──────── DATA FOR ANALYSIS

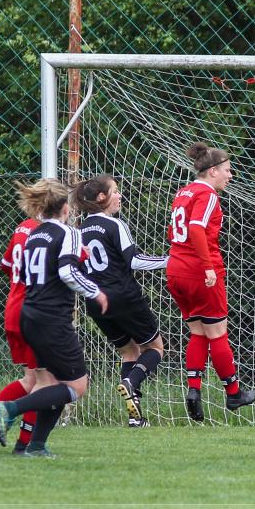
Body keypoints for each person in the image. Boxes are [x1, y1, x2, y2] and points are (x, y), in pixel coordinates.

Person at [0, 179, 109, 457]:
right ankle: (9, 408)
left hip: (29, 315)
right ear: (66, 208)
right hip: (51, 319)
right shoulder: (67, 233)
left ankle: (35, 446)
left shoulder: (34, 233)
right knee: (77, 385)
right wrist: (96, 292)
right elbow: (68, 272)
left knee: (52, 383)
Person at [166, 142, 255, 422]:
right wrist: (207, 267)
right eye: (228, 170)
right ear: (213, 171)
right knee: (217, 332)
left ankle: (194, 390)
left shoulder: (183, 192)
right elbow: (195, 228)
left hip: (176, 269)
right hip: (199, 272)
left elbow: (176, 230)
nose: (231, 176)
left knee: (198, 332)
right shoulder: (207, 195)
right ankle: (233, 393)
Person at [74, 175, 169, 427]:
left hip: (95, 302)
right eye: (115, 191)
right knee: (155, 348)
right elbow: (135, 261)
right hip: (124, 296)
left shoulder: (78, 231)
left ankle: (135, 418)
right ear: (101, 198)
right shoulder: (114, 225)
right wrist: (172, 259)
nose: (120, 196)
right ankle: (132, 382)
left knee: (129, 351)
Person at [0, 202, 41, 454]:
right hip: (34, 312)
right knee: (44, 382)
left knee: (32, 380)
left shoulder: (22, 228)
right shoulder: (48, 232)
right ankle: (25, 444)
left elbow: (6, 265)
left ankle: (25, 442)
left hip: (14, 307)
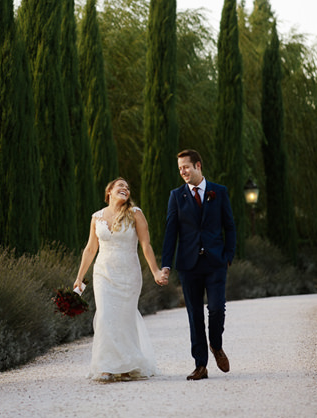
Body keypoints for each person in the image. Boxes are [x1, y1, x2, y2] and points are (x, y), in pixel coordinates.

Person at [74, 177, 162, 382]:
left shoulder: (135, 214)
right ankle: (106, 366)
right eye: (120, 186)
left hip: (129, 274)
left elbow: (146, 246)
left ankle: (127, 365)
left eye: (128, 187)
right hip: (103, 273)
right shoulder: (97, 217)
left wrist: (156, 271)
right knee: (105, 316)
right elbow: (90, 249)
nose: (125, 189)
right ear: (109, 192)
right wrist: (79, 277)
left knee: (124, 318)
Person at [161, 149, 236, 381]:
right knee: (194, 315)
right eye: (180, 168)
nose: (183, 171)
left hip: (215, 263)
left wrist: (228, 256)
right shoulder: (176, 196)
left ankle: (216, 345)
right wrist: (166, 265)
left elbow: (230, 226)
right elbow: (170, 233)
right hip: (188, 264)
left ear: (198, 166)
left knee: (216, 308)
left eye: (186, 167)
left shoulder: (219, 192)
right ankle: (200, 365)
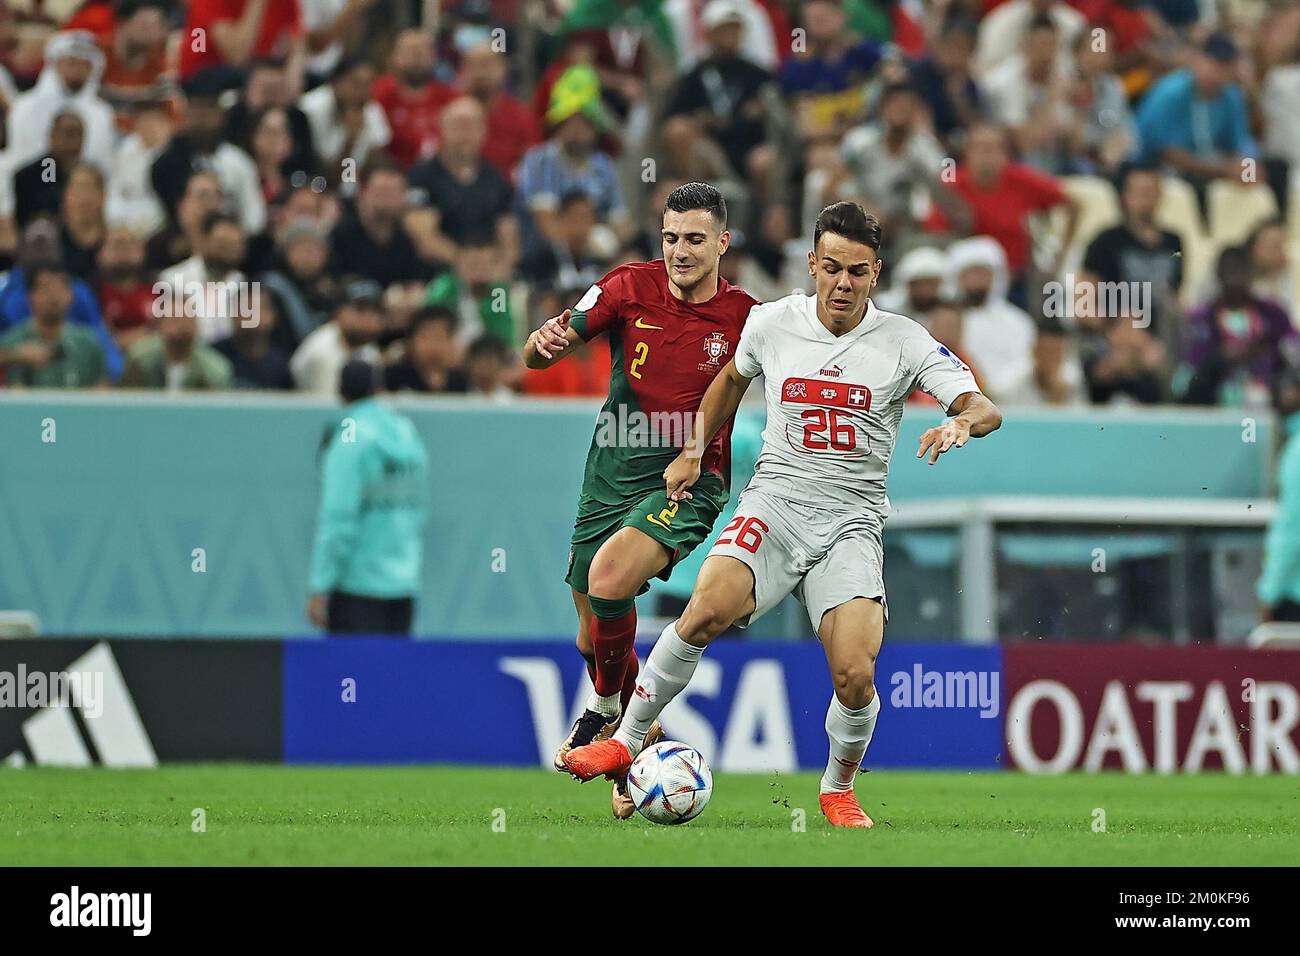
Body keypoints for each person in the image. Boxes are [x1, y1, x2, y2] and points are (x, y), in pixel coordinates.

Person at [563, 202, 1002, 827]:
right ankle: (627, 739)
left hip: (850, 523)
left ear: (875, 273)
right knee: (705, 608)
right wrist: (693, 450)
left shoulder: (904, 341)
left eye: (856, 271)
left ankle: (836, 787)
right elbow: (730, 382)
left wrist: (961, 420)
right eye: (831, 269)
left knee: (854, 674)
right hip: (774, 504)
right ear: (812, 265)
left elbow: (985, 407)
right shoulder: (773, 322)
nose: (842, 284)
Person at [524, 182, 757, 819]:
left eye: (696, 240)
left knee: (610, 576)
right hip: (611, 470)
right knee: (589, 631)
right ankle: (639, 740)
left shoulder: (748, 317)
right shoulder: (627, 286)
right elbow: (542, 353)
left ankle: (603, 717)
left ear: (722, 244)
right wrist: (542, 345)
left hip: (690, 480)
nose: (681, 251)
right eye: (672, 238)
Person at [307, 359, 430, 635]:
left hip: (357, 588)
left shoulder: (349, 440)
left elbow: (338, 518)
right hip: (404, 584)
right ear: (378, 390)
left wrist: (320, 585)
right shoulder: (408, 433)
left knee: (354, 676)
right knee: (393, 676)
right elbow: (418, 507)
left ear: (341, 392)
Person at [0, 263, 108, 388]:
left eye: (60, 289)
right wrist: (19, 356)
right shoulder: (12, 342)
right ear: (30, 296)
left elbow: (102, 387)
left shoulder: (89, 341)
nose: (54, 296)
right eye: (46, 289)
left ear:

────────────────

**PROBLEM DETAILS:** Output the data above exactly, excluding images.

**TASK SOLUTION:**
Body keypoints for each person in the image. Boxes are [x1, y1, x2, y2] and points are (x, y), in pixel coordinates.

Person at [0, 179, 109, 457]:
right ankle: (9, 408)
left hip: (29, 315)
right ear: (66, 208)
right hip: (51, 319)
right shoulder: (67, 233)
left ankle: (35, 446)
left shoulder: (34, 233)
right knee: (77, 385)
right wrist: (96, 292)
right elbow: (68, 272)
left knee: (52, 383)
Person at [166, 142, 255, 422]:
right wrist: (207, 267)
right eye: (228, 170)
right ear: (213, 171)
right knee: (217, 332)
left ankle: (194, 390)
left shoulder: (183, 192)
right elbow: (195, 228)
left hip: (176, 269)
right hip: (199, 272)
left elbow: (176, 230)
nose: (231, 176)
left knee: (198, 332)
right shoulder: (207, 195)
right ankle: (233, 393)
Person at [74, 175, 169, 427]:
left hip: (95, 302)
right eye: (115, 191)
right knee: (155, 348)
right elbow: (135, 261)
right hip: (124, 296)
left shoulder: (78, 231)
left ankle: (135, 418)
right ear: (101, 198)
right shoulder: (114, 225)
right wrist: (172, 259)
nose: (120, 196)
right ankle: (132, 382)
left knee: (129, 351)
Person at [0, 202, 41, 454]:
right hip: (34, 312)
right knee: (44, 382)
left knee: (32, 380)
left shoulder: (22, 228)
right shoulder: (48, 232)
right ankle: (25, 444)
left elbow: (6, 265)
left ankle: (25, 442)
left hip: (14, 307)
Body keypoints for each person in the image. Boxes are [x1, y1, x2, y2] and points are (x, y), in pixel coordinates.

Person at [74, 177, 162, 382]:
left shoulder: (135, 214)
right ankle: (106, 366)
right eye: (120, 186)
left hip: (129, 274)
left elbow: (146, 246)
left ankle: (127, 365)
left eye: (128, 187)
right hip: (103, 273)
right shoulder: (97, 217)
left wrist: (156, 271)
right knee: (105, 316)
right elbow: (90, 249)
nose: (125, 189)
right ear: (109, 192)
right wrist: (79, 277)
left knee: (124, 318)
Person at [161, 149, 236, 381]:
right knee: (194, 315)
right eye: (180, 168)
nose: (183, 171)
left hip: (215, 263)
left wrist: (228, 256)
right shoulder: (176, 196)
left ankle: (216, 345)
right wrist: (166, 265)
left elbow: (230, 226)
right elbow: (170, 233)
right hip: (188, 264)
left ear: (198, 166)
left knee: (216, 308)
left eye: (186, 167)
left shoulder: (219, 192)
right ankle: (200, 365)
Body keypoints for each person in the image. Boxes are [x1, y1, x2, y2] and points are (x, y), in pixel coordinates.

Person at [563, 202, 1002, 827]:
right ankle: (627, 739)
left hip: (850, 523)
left ear: (875, 273)
right knee: (705, 608)
right wrist: (693, 450)
left shoulder: (904, 341)
left eye: (856, 271)
left ankle: (836, 787)
right elbow: (730, 382)
left wrist: (961, 420)
right eye: (831, 269)
left knee: (854, 674)
right hip: (774, 504)
right ear: (812, 265)
left elbow: (985, 407)
right shoulder: (773, 322)
nose: (842, 284)
Person at [524, 182, 757, 819]:
left eye: (696, 240)
left knee: (610, 576)
right hip: (611, 470)
right knee: (589, 631)
right ankle: (639, 740)
left shoulder: (748, 317)
right shoulder: (627, 286)
right elbow: (542, 353)
left ankle: (603, 717)
left ear: (722, 244)
right wrist: (542, 345)
left hip: (690, 480)
nose: (681, 251)
right eye: (672, 238)
Person at [307, 359, 430, 635]:
left hip: (357, 588)
left shoulder: (349, 440)
left elbow: (338, 518)
right hip: (404, 584)
right ear: (378, 390)
left wrist: (320, 585)
right shoulder: (408, 433)
left knee: (354, 676)
right knee: (393, 676)
right elbow: (418, 507)
left ear: (341, 392)
Person at [0, 263, 108, 388]:
left eye: (60, 289)
right wrist: (19, 356)
right shoulder: (12, 342)
right ear: (30, 296)
left elbow: (102, 387)
left shoulder: (89, 341)
nose: (54, 296)
right eye: (46, 289)
left ear:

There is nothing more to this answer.